Source extract:
——
Red Famine: Stalin’s War On Ukraine
By Anne Applebaum
Doubleday, September 2017
464 pages

A review by Norman Naimark

With the publication of Red Famine: Stalin’s War on Ukraine, Pulitzer Prize-winning writer, journalist, and historian Anne Applebaum has inaugurated a new stage in the historiography of the 1932–33 Ukrainian famine, known as the Holodomor—literally “the hunger-extermination.” Her elaborately documented, comprehensive history has benefited from Ukrainian and Russian archives on the subject, which since 1991 have been accessible, for the most part, to Ukrainian and Western scholars, and from Harvard’s resource-rich Ukrainian Research Institute. Like Robert Conquest’s 1986 masterpiece Harvest of Sorrow, which set the standard for understanding the Holodomor, Applebaum’s study is written in seemingly effortless, accessible prose, and her many years living in and writing about Eastern Europe have sharpened her sensitivities to what is important in the history of Soviet-Ukrainian relations. All of these elements have combined to produce an exceptionally readable book that evidences mastery of the recently published rich Ukrainian historical literature and document collections.
——
Extracted data entries:

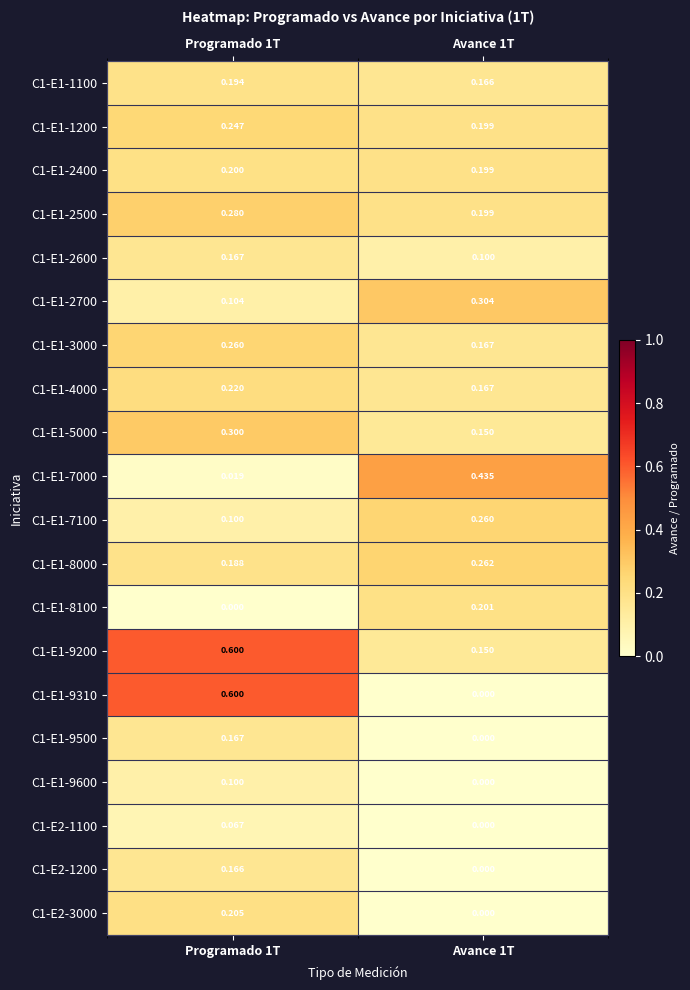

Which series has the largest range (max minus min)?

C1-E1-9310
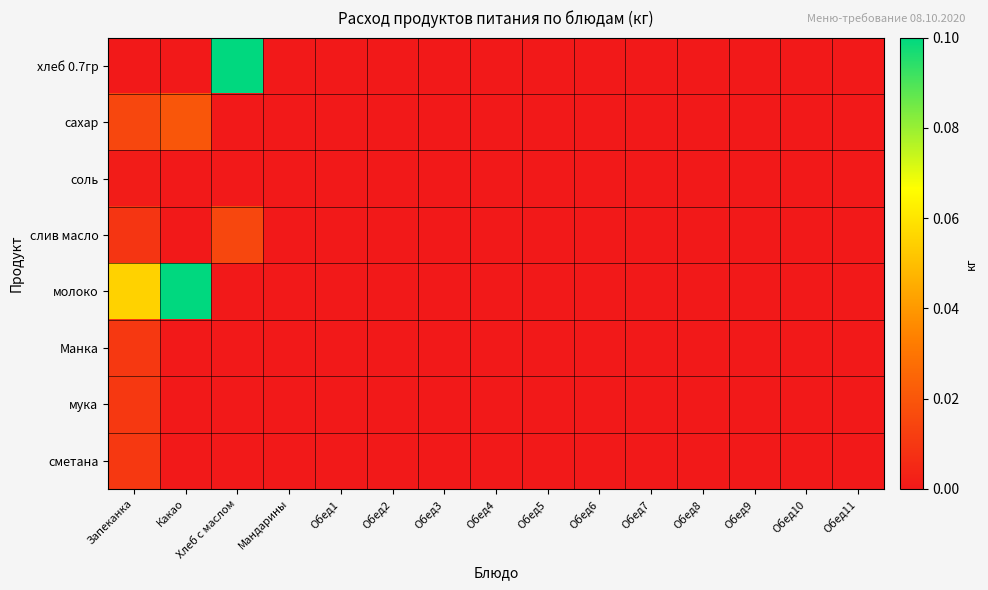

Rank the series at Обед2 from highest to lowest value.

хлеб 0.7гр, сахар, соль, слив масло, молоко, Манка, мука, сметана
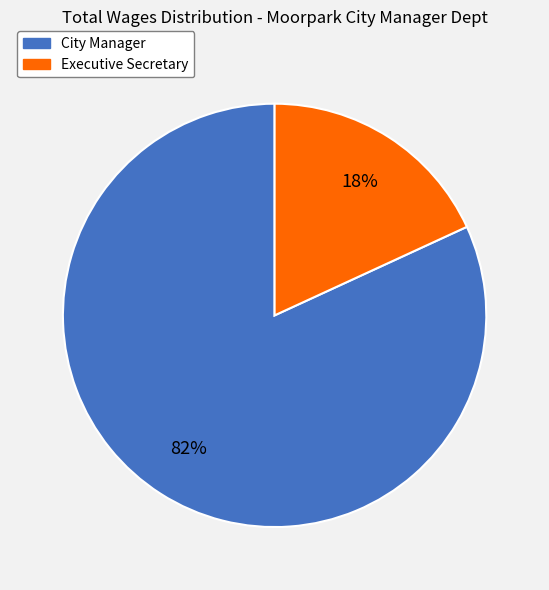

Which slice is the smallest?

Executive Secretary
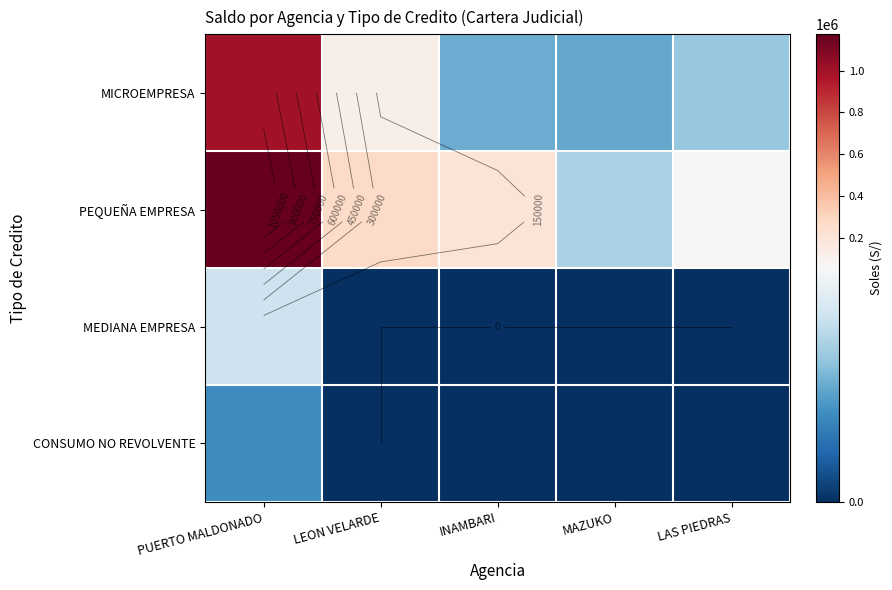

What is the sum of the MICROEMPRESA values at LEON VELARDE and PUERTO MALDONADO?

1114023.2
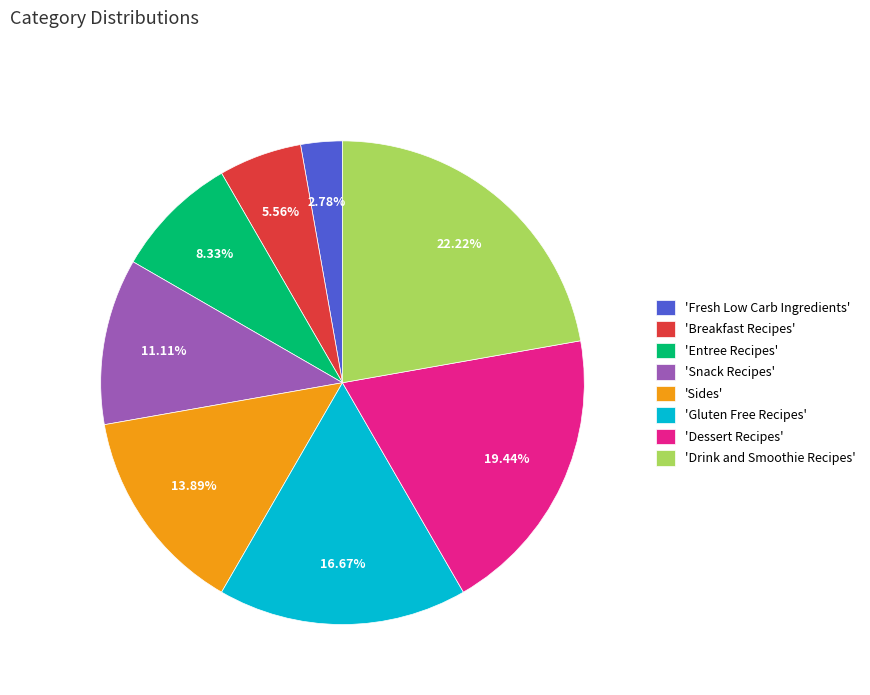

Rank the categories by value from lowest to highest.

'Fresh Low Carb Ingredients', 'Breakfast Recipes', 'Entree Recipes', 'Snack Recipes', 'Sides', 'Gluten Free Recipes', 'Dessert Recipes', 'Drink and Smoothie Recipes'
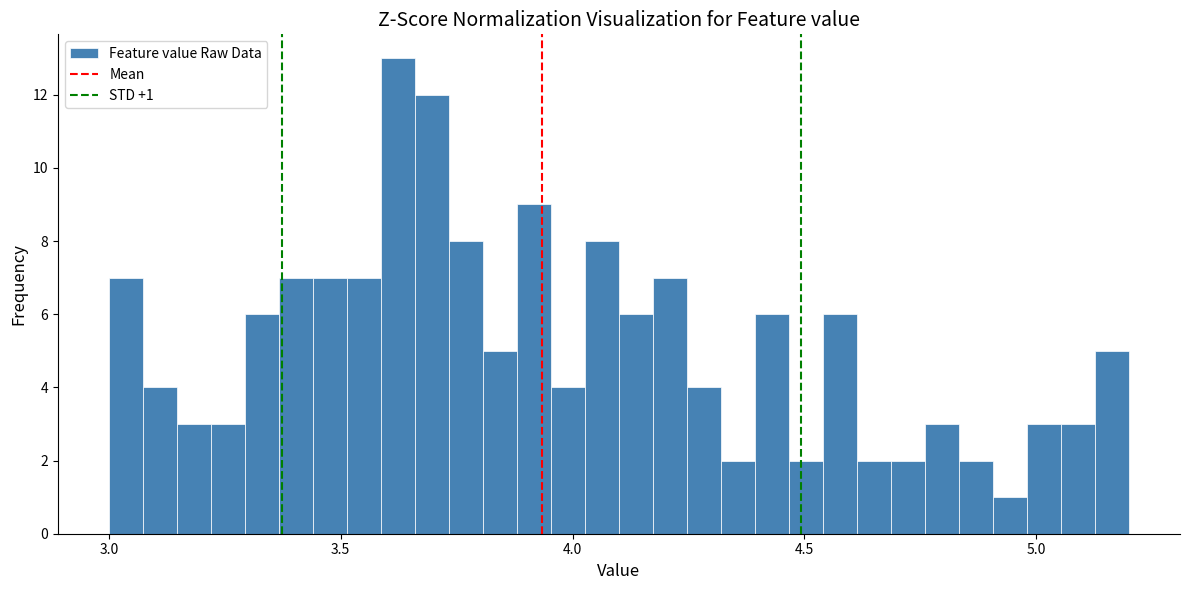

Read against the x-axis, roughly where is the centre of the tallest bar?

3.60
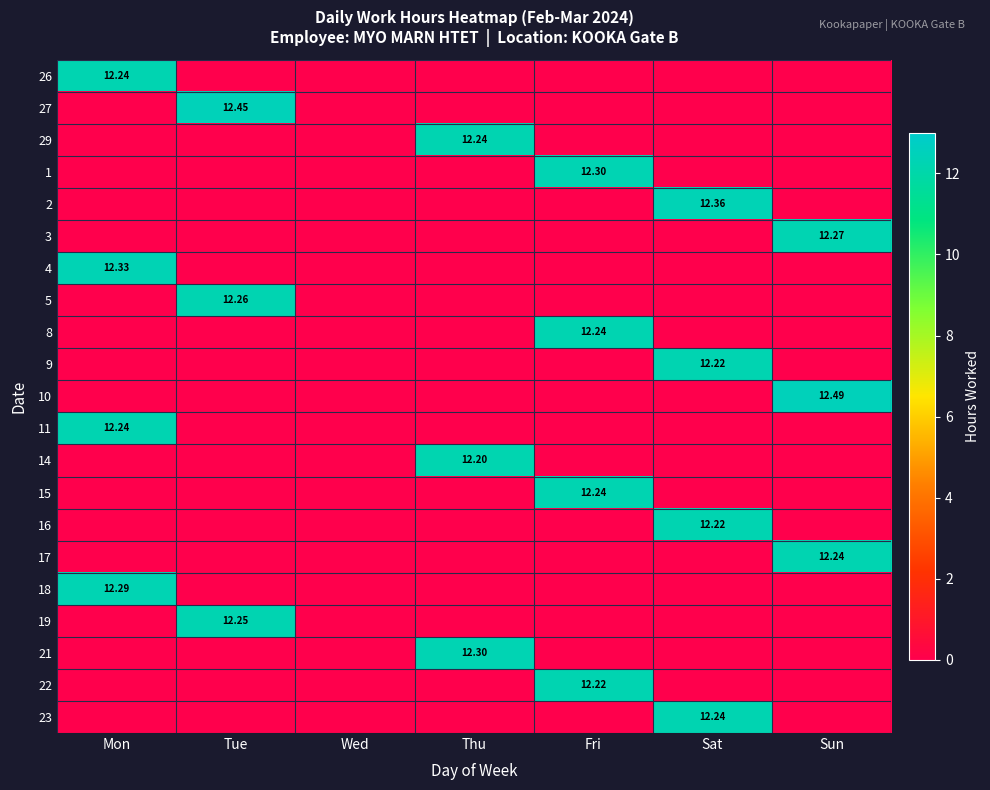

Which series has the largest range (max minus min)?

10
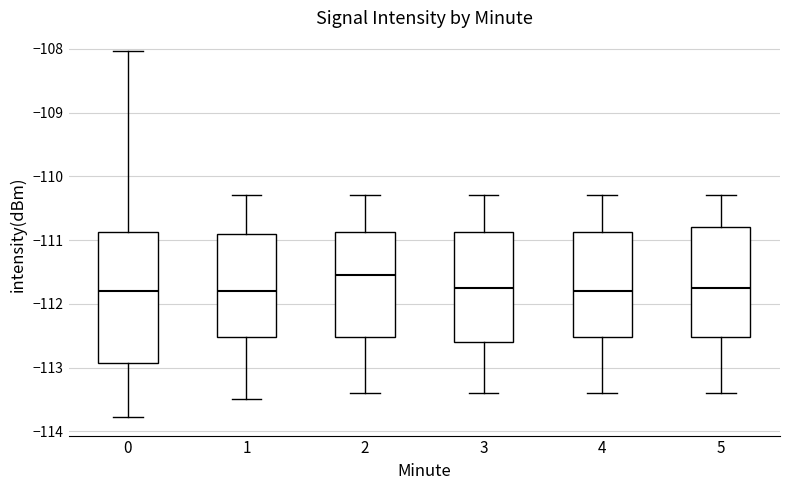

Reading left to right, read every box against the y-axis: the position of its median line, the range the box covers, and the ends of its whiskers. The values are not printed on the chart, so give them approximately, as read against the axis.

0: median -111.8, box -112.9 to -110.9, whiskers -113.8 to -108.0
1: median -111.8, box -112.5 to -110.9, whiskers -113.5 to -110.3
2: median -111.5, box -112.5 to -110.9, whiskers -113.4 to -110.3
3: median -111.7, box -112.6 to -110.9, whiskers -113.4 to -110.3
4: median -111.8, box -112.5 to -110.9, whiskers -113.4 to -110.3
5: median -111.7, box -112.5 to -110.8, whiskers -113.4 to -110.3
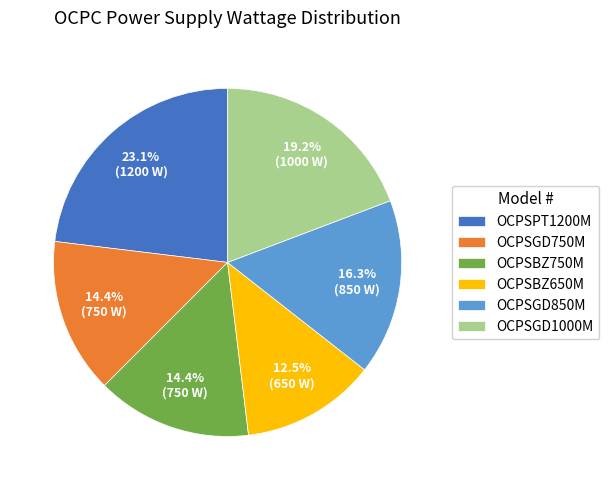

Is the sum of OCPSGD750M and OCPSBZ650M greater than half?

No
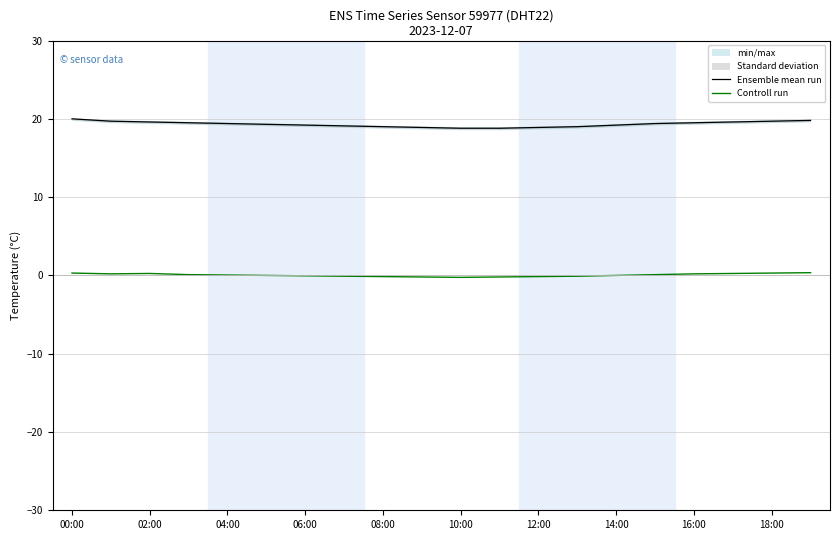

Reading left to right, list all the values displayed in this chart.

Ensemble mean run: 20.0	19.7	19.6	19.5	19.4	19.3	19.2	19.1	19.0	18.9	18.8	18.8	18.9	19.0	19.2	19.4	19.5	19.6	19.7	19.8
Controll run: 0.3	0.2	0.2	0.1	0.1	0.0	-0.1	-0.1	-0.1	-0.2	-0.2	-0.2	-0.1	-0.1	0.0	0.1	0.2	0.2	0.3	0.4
——
What you will do: According to the book review, what is the 1932–33 Ukrainian famine known as?

Task response: The Holodomor, literally "the hunger-extermination."